Schumm previously had said he expected the project to cost the city in the $13 million to $16 million range. But that was a cost estimate, he said Friday, that did not include interest costs that would have to be paid on a bond that would have financed the project. With the interest costs, the city would have paid about $24 million over a 20 year period to build a recreation center on its own, but Schumm said the center would have been significantly smaller than what is now proposed. Under the Fritzel offer, the entire $24 million will be used for construction.
“We’ll basically be getting three-eighths more of a facility than we ever thought we could get,” Schumm said.

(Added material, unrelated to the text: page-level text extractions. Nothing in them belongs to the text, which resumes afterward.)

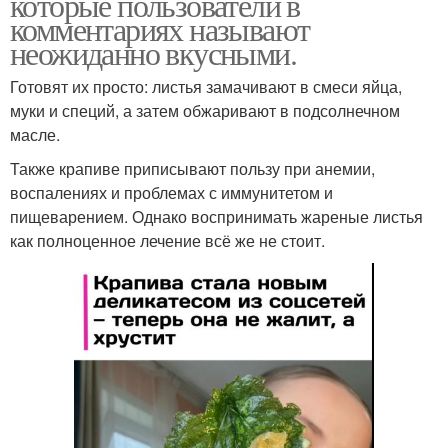
которые пользователи в
комментариях называют
неожиданно вкусными.
Готовят их просто: листья замачивают в смеси яйца,
муки и специй, а затем обжаривают в подсолнечном
масле.
Также крапиве приписывают пользу при анемии,
воспалениях и проблемах с иммунитетом и
пищеварением. Однако воспринимать жареные листья
как полноценное лечение всё же не стоит.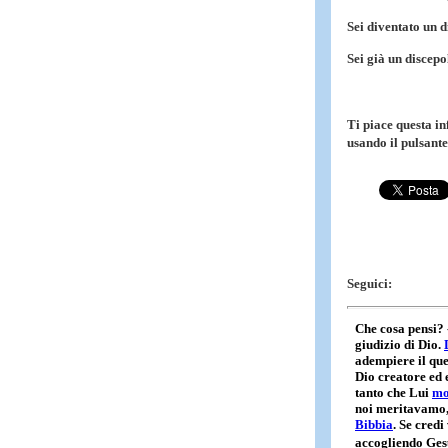
Sei diventato un 
Sei già un discep
Ti piace questa i
usando il pulsante
Seguici: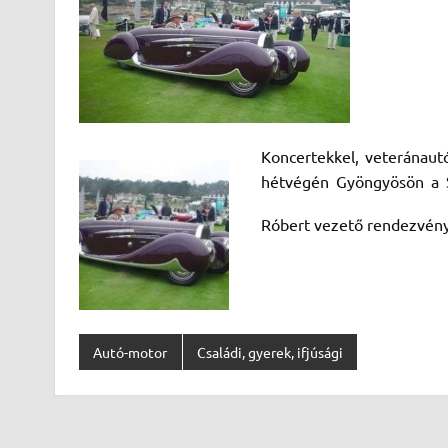
Koncertekkel, veteránaut
hétvégén Gyöngyösön a Sz
Róbert vezető rendezvén
Autó-motor
Családi, gyerek, ifjúsági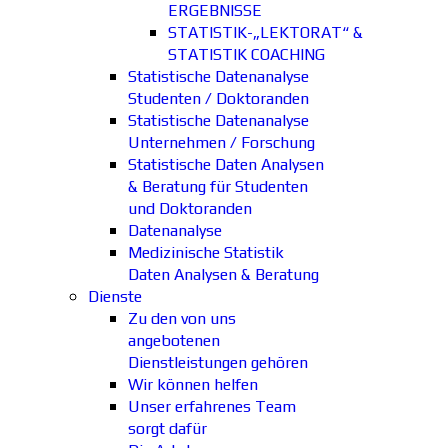
ERGEBNISSE
STATISTIK-„LEKTORAT“ &
STATISTIK COACHING
Statistische Datenanalyse
Studenten / Doktoranden
Statistische Datenanalyse
Unternehmen / Forschung
Statistische Daten Analysen
& Beratung für Studenten
und Doktoranden
Datenanalyse
Medizinische Statistik
Daten Analysen & Beratung
Dienste
Zu den von uns
angebotenen
Dienstleistungen gehören
Wir können helfen
Unser erfahrenes Team
sorgt dafür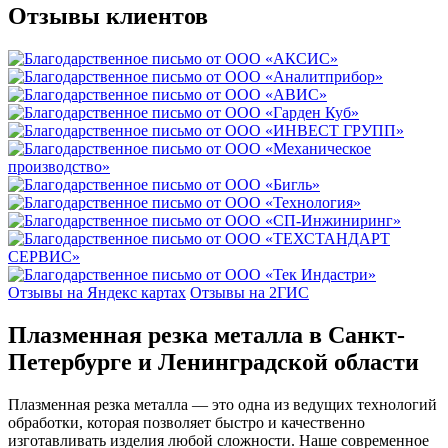
Отзывы клиентов
Отзывы на Яндекс картах
Отзывы на 2ГИС
Плазменная резка металла в Санкт-
Петербурге и Ленинградской области
Плазменная резка металла — это одна из ведущих технологий
обработки, которая позволяет быстро и качественно
изготавливать изделия любой сложности. Наше современное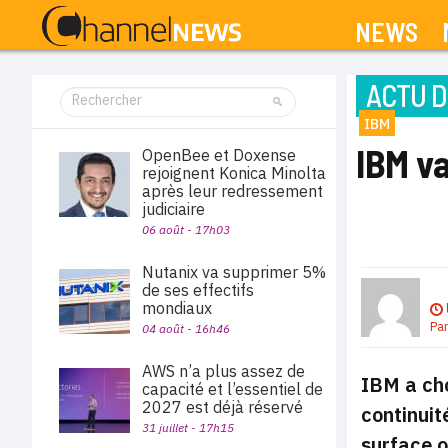
NEWS
ACTU D
IBM
IBM va
OpenBee et Doxense
rejoignent Konica Minolta
après leur redressement
judiciaire
06 août - 17h03
Nutanix va supprimer 5%
de ses effectifs
mondiaux
Pa
04 août - 16h46
AWS n’a plus assez de
IBM a cho
capacité et l’essentiel de
2027 est déjà réservé
continuit
31 juillet - 17h15
surface 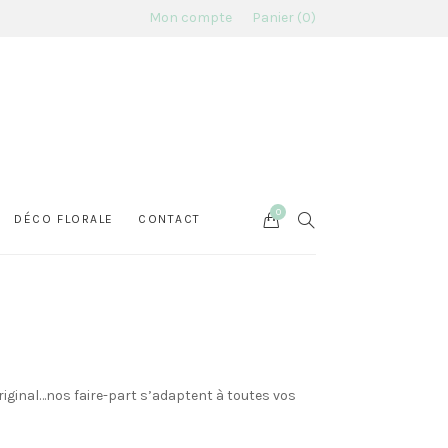
Mon compte
Panier
0
0
Cart
SEARCH
DÉCO FLORALE
CONTACT
original…nos faire-part s’adaptent à toutes vos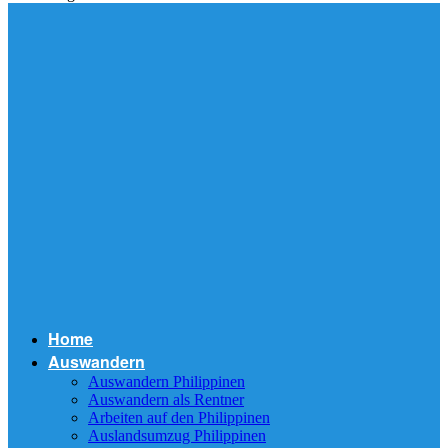
Home
Auswandern
Auswandern Philippinen
Auswandern als Rentner
Arbeiten auf den Philippinen
Auslandsumzug Philippinen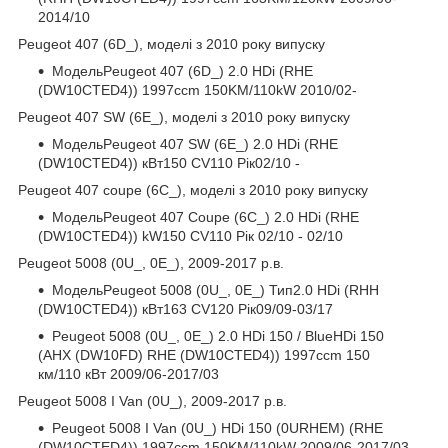
2014/10
Peugeot 407 (6D_), моделі з 2010 року випуску
МодельPeugeot 407 (6D_) 2.0 HDi (RHE
(DW10CTED4)) 1997ccm 150KM/110kW 2010/02-
Peugeot 407 SW (6E_), моделі з 2010 року випуску
МодельPeugeot 407 SW (6E_) 2.0 HDi (RHE
(DW10CTED4)) кВт150 CV110 Рік02/10 -
Peugeot 407 coupe (6C_), моделі з 2010 року випуску
МодельPeugeot 407 Coupe (6C_) 2.0 HDi (RHE
(DW10CTED4)) kW150 CV110 Рік 02/10 - 02/10
Peugeot 5008 (0U_, 0E_), 2009-2017 р.в.
МодельPeugeot 5008 (0U_, 0E_) Тип2.0 HDi (RHH
(DW10CTED4)) кВт163 CV120 Рік09/09-03/17
Peugeot 5008 (0U_, 0E_) 2.0 HDi 150 / BlueHDi 150
(AHX (DW10FD) RHE (DW10CTED4)) 1997ccm 150
км/110 кВт 2009/06-2017/03
Peugeot 5008 I Van (0U_), 2009-2017 р.в.
Peugeot 5008 I Van (0U_) HDi 150 (0URHEM) (RHE
(DW10CTED4)) 1997ccm 150KM/110kW 2009/06-2017/03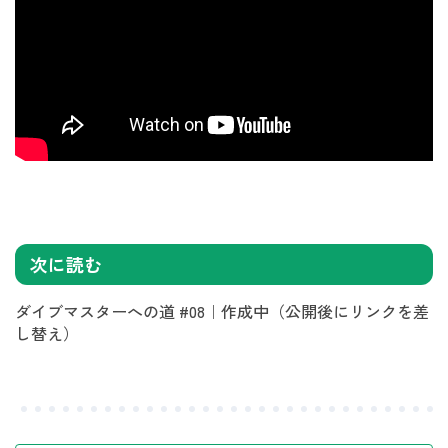
次に読む
ダイブマスターへの道 #08｜作成中（公開後にリンクを差
し替え）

The city would make the lease payments of $1.2 million a year to Fritzel with money that has become available as the city recently has paid off several projects — the indoor aquatics center and the Community Health Building are examples.
“We will not have to raise any taxes to build this building,” Schumm said.
Attempts to reach Fritzel for comment on his involvement in the project were not successful on Friday.
• The $24 million in payments to Fritzel will not cover any of the infrastructure and road costs to serve the site. The city has estimated it will cost about $2.4 million to extend water and sewer service to the site. Currently, the city is proposing those costs be paid for by city ratepayers.
The city doesn’t yet have a cost estimate to build roads for the site. But the city is now proposing that a special taxing district be created to pay for the roads. Under the proposal, an extra 1 percent sales tax would be charged on all sales made at the recreation center plus the approximately 100 acres adjacent to the center that would be privately-owned and commercially developed.
• The project is still envisioned to have a major Kansas University component. Schumm said he believes KU is very eager to build an outdoor track and field stadium and a soccer field at the site. Under the current proposal, Fritzel would be the builder of those facilities as well.
KU’s involvement in the project is expected to help make the center attractive to regional and national youth tournaments, which city leaders believe will provide a major boost to the city’s economy.
• Neighbors of the proposed site have filed a protest petition objecting to the proposed commercial zoning for the property. Schumm said city officials have met with area homeowners twice and will continue to meet in the future. He said several concerns center around lighting and usage of the outdoor track and field stadium. Schumm said a current design for the site attempts to keep the stadium about 600 feet away from the nearest residence.
Commissioners will meet at 6:35 p.m. on Tuesday at City Hall to receive a briefing on the project.